The Unruly Pig, which won Suffolk Pub of the Year at the 2016 National Pub & Bar Awards, very nearly shut down before it had begun. A fire 12 weeks after opening destroyed 40% of the building. It took six months to repair the damage and there were times when owner Brendan Padfield might have walked away from the enterprise entirely, or certainly worried that his team would.
But the awards, recognition and plaudits that the pub had justifiably earned in its opening three months convinced Padfield and most of his staff that they had started something exceptional. So repair work began and, one year ago, The Unruly Pig Mark II opened its doors.
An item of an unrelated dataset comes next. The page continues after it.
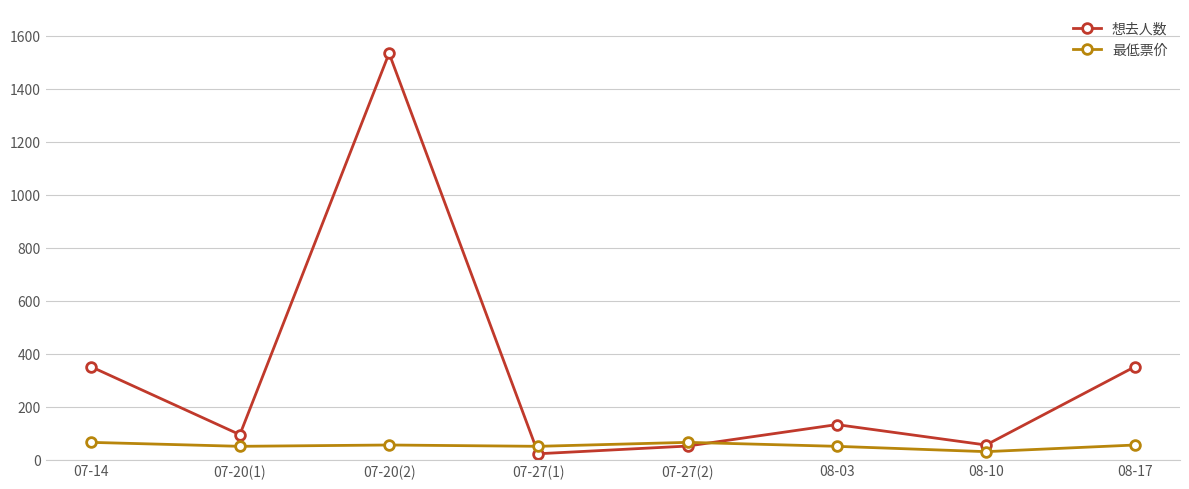

What is the difference between the second highest and second lowest values in the 最低票价 series?

15.0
And thank goodness it did.
The pub is 16th century, and it is delightful to see that it has retained that traditional edge while still bringing contemporary and quirky elements to the fore. The walls feature plenty of exposed brickwork and while the colour scheme is dark, it is not the red of old, but an embrace of rich blue. A wooden floor is covered with soft rugs to bring added warmth. Oak beams stretch across low ceilings, but beneath them is an array of brightly coloured French welders’ light fittings and an eclectic collection of paintings, comic strips and photographs – the result of 30 years of art collecting on Padfield’s part. There is a stuffed boar’s head above one of the traditional fireplaces, but it wears a tiara. Above another is a pig’s head, but like the pub sign with its child-like splashes of paint, it’s wearing earrings. Unruliness rules.
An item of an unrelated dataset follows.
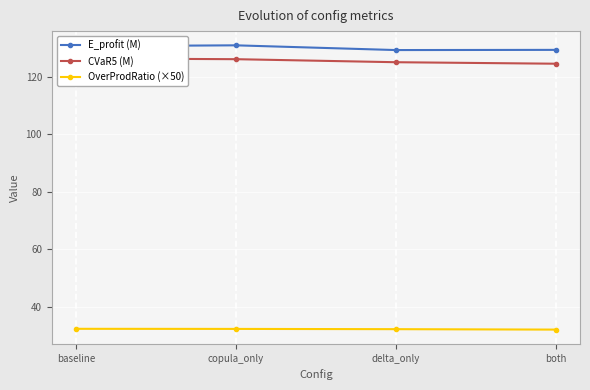

What is the label of the 2nd point from the right?

delta_only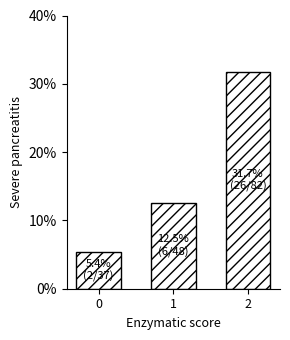

Are the bars horizontal?

No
This is walking and cycling country, with plenty of sites to see – from Orford Castle to the legendary Sutton Hoo burial site. As such, there are bicycle racks, plenty of parking space outside the pub, and dog biscuits on offer at the bar. The layout is uneven, with different levels and lots of little rooms to explore. Without doors to separate them, however, everything feels simultaneously secluded and included, as the gentle murmur of weekend tourists, locals and jazz music flows throughout the pub. The seating is eclectic too, with pink and purple leather armchairs interspersed with high backed chesterfield benches and sober black chairs. Walking past the L-shaped bar with its bunches of overhanging wine glasses, we settle down next to a fireplace and inspect the menu.
The Unruly Pig is proud to call itself a gastropub and its focus on food and wine – Padfield’s passion – is clear to see. While there is a good selection of local Adnams ales and some craftier options on the bar, it is the wine list that dominates the drinks, and rightly so. There are 60 wines available by the glass alone, with an Enomatic vacuum wine case behind the bar. Recently introduced Coravin needles also allow customers to order some of the higher end wines by the glass.
For a venue as remote as The Unruly Pig, this is incredibly important. It has a local village with which it has reconnected – as we walk in we can see a few sat at the bar with pints – but the majority of customers have driven and being able to just have a glass of something splendid is a real treat. A range of mocktails and non-alcoholic options are showcased under Driver’s Drinks, and the pub also offers 50ml Driver’s Measures for all wines by the glass, which is a nice touch.
It’s a Sunday, so naturally roasts dominate, but there is still a sizeable array of interesting options. Kent has long held the title of the Garden of England, but you would be hard pressed to find a county with such exceptional local produce as Suffolk. And The Unruly Pig has taken full advantage. The menus don’t shout about local provenance – there are nods to it, but no extensive list of every supplier beneath every dish – but The Unruly Pig’s kitchen is awash with quality food from its doorstep and the chefs work wonders with it. The balance in every dish is marked.
The pork T-bone with Unruly macaroni cheese (£15.95) is an incredible choice – the macaroni a particularly balanced hit that avoids overt richness without neglecting flavour. A tasty rabbit pappardelle (£16.95) features melt-in-the-mouth meat with spicy pasta. Sunday calls for a roast beef (£17.95) – it arrives with splendid roasties and a great Yorkshire pudding. The meat is rare, succulent and very finely sliced. Finally, there is the roasted fillet of hake with olive oil mash, cockle beurre blanc and samphire (£15.95). The texture is bang on and the butter and oil enhance this most popular of fish.
Moving onto pudding (all £6.95), we are not disappointed, with dishes that eschew the usual heavy richness for a lighter, but no less delicious approach. The bitter chocolate torte with banana and rum ice cream enjoys just the right level of rum, while the treacle tart with blood orange and crème fraîche sorbet is the most scoffable I’ve had in ages – so sweet but at no point saccharine. All are masterfully paired with 50ml glasses of dessert wine, bringing an indulgent end to a delightful Sunday lunch.